08/12/2013
Diskusi
yang dihadiri para lurah se-kota Larantuka, yang berlangsung di
restoran Senaren Larantuka, kabupaten Flores Timur, 29 November 2013
lalu. (Foto : FBC/Melky Koli Baran)
LARANTUKA, FBC: Sampah bukan masalah langka dalam kehidupan manusia dari
desa sampai kota. Jika ada aktivitas yang melibatkan banyak orang, disanalah
ada peluang untuk menghadirkan sampah. Jika tiba musim hujan, masalah sampah dirasakan semakin
rumit terurai. Begitu juga halnya, saat gaya hidup masyarakat berubah,
motif sampahpun berubah.
Hal ini mengemuka dalam diskusi yang
dihadiri para lurah se-kota Larantuka, yang berlangsung di restoran Senaren
Larantuka, kabupaten Flores Timur, Jumat, (29/11/ 2013) lalu. Diskusi dihadiri juga Badan Penanggulangan Bencana
Daerah Flores Timur, Forum Pengurangan Risiko Bencana Flores Timur, Polres
Flores Timur, Dandim 1624 Flores Timur dan YPPS.
Dari diskusi yang disiarkan secara
langsung oleh Radio Siaran Pemerintah Daerah kabupaten Flores Timur selama
kurang lebih satu jam itu, terungkap berbagai pengalaman dari tahun ke
tahun yang berhubungan dengan sampah. Dalam refleksi disadari bahwa
kesadaran akan masalah sampah baru dirasakan saat datang musim hujan.

__________

» Pernyataan Tugas: Dalam berita tentang diskusi sampah di Larantuka di atas, siapa yang menyiarkan diskusi tersebut secara langsung?

Entri data tersimpan
__________

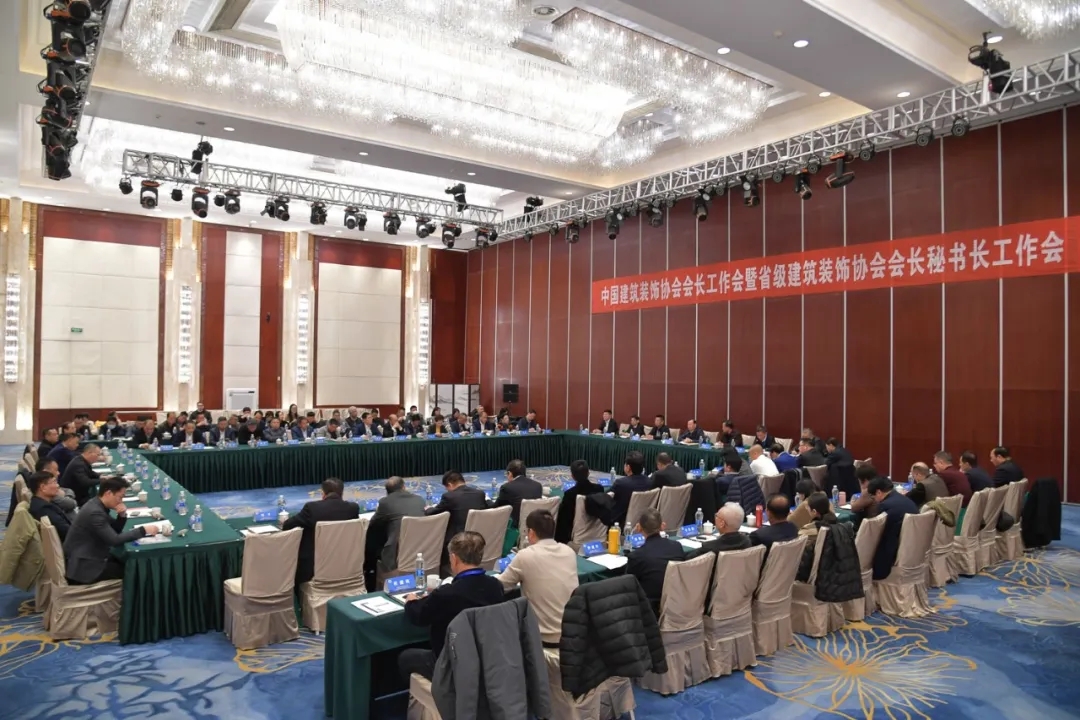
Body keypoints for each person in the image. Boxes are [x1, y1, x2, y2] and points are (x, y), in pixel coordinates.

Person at [398, 531, 505, 681]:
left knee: (405, 658)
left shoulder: (447, 594)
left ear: (454, 559)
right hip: (485, 659)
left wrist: (411, 601)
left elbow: (418, 615)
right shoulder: (495, 586)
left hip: (450, 664)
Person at [496, 509, 578, 645]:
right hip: (572, 632)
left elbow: (501, 586)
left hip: (542, 638)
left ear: (531, 533)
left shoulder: (526, 555)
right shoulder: (569, 552)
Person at [63, 476, 158, 584]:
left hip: (91, 555)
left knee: (124, 561)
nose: (121, 501)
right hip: (84, 567)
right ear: (108, 493)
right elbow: (114, 540)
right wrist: (143, 530)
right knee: (134, 571)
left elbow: (114, 530)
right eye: (120, 497)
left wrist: (121, 516)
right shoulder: (95, 512)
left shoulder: (96, 503)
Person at [282, 477, 360, 585]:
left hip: (313, 570)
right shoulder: (353, 509)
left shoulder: (312, 508)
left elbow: (287, 526)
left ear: (323, 493)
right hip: (346, 565)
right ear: (342, 493)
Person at [626, 508, 686, 616]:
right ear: (662, 526)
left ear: (639, 528)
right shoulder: (677, 547)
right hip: (676, 602)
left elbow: (629, 586)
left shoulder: (637, 556)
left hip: (649, 609)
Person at [367, 476, 427, 579]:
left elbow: (372, 524)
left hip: (396, 555)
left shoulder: (385, 502)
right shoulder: (419, 500)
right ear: (404, 487)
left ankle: (370, 577)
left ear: (387, 491)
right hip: (422, 550)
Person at [426, 471, 490, 561]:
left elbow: (433, 513)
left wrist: (428, 508)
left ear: (449, 484)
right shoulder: (480, 494)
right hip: (477, 538)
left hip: (457, 540)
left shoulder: (449, 497)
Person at [868, 476, 919, 580]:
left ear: (878, 492)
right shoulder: (906, 500)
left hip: (894, 549)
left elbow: (879, 533)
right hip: (914, 545)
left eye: (873, 497)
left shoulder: (885, 506)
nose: (875, 501)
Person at [555, 459, 605, 543]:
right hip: (598, 534)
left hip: (576, 536)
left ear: (572, 476)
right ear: (588, 473)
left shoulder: (570, 494)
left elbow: (563, 521)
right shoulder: (599, 489)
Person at [494, 460, 543, 528]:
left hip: (516, 527)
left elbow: (497, 508)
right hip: (536, 525)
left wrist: (487, 500)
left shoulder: (507, 487)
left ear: (509, 473)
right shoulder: (538, 486)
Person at [27, 470, 72, 540]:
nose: (58, 486)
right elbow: (66, 531)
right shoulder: (44, 509)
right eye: (54, 482)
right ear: (43, 487)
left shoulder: (39, 503)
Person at [611, 450, 651, 527]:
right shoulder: (650, 482)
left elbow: (608, 497)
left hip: (620, 523)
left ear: (628, 467)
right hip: (643, 521)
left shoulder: (621, 483)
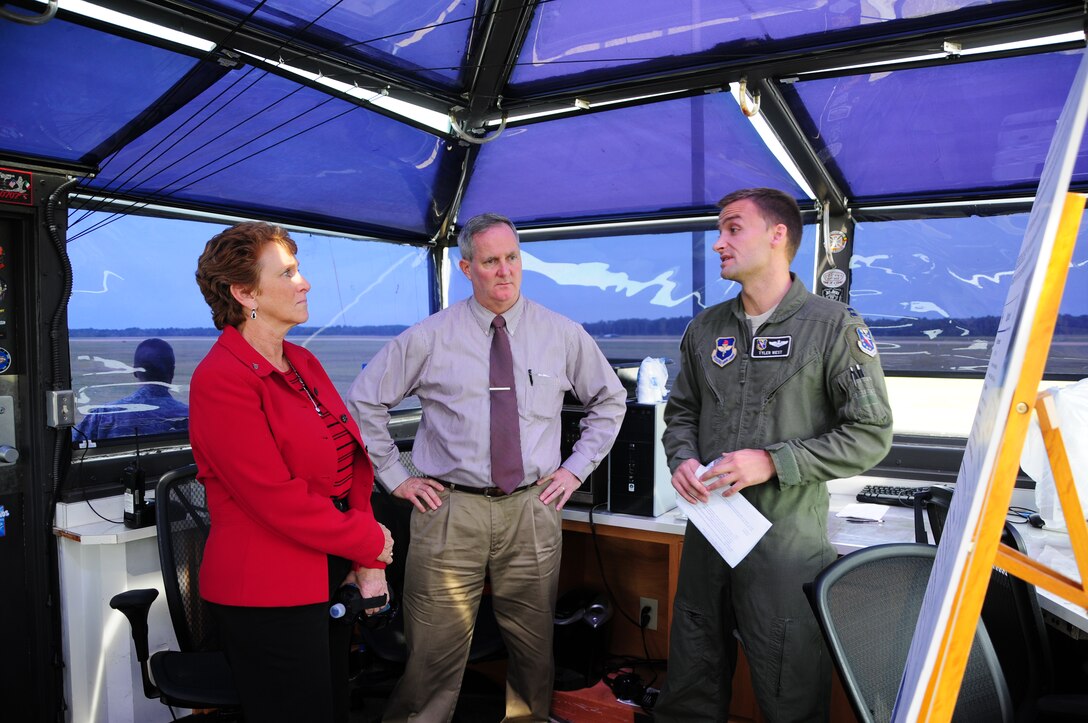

__________

» Jawaban Anda: Radio Siaran Pemerintah Daerah Kabupaten Flores Timur.